Considering these stats – can you further explain why gene therapy is such a critical innovation for the rare disease community?
“Gene therapy represents a new, transformative treatment paradigm, with the potential to significantly alter the clinical course of serious, often life-threatening conditions,” Annie explained. “Through the single administration of a gene therapy, a dysfunctional gene can be replaced or modified in order to facilitate normal gene expression. In rare disease patient communities, this paradigm represents not only transformational therapeutic opportunities – but significant reductions in therapeutic administrative burden.”

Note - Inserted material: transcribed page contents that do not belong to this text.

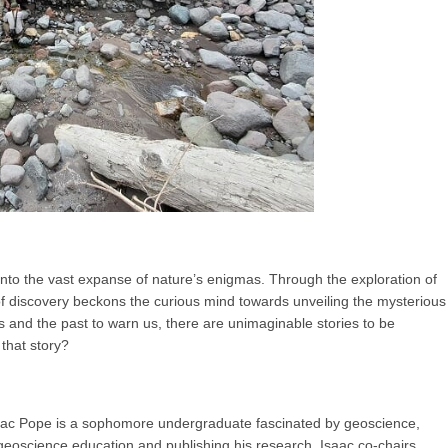
s into the vast expanse of nature’s enigmas. Through the exploration of
of discovery beckons the curious mind towards unveiling the mysterious
us and the past to warn us, there are unimaginable stories to be
 that story?
aac Pope is a sophomore undergraduate fascinated by geoscience,
geoscience education and publishing his research. Isaac co-chairs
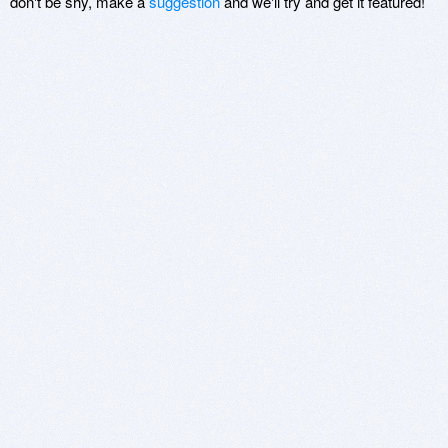
don't be shy, make a
suggestion
and we'll try and get it featured!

One-time therapies also have the potential to yield increased equity in therapeutic access by reducing barriers such as frequency, time off work, travel, etc. As Annie described it, “The rising costs of healthcare disproportionally impacts rare disease patients – and the cost of the therapies themselves is only a portion of the financial burden” Currently, families of rare disease patients often travel great distances and at great personal expense to seek expert clinical care, participate in clinical trials, and receive access to approved therapies. The potential of gene therapy treatment to reduce the burden on families of travel for chronic treatment or other health care interventions represents a significant reduction of cost and time.
So, how can we address the barriers to access rare disease patients face?
Annie noted that new payment models, which are currently being considered, can help insurer payment policies keep pace with medical innovation. “Our current healthcare system was not designed to pay the costs of one-time potentially curative therapies,” Annie said. “New payment models are emerging to account for this new treatment paradigm, but existing laws remain a barrier to these innovative payment structures.”
CMS recently proposed changes to the Medicaid Drug Rebate Program to facilitate value-based purchasing arrangements. Annie’s colleague, Jamie Sullivan, joined IGT for a webinar discussion on this proposed rule. The proposed rule is significant in that it sets forth a potential pathway for addressing some of the policy and regulatory barriers currently in place.
“We need new payment approaches that better align with these emerging new treatment approaches. My organization was pleased to see recent CMS proposals reflecting an openess to the types of more flexible frameworks and value-based payment arrangements required to enable biopharmaceutical companies and payers to develop customized approaches that ultimately foster patient access.”
Encouraging more research and innovation to bring gene therapies to these patients is a top priority for EveryLife and the many patient advocates they work with.
As a Patient Advocate Advisory Council member, what do you hope IGT will accomplish?
“We are on the cusp of life-changing discoveries and product approvals for many patient communities. But these amazing treatments will only be impactful if they rapidly reach the patient communities for which they are intended. My hope is that – by working with leaders from stakeholder groups across the ecosystem – we may be able to work in an anticipatory way to ensure that the full potential of these therapies is realized. Simply stated, IGT matters because patients matter.”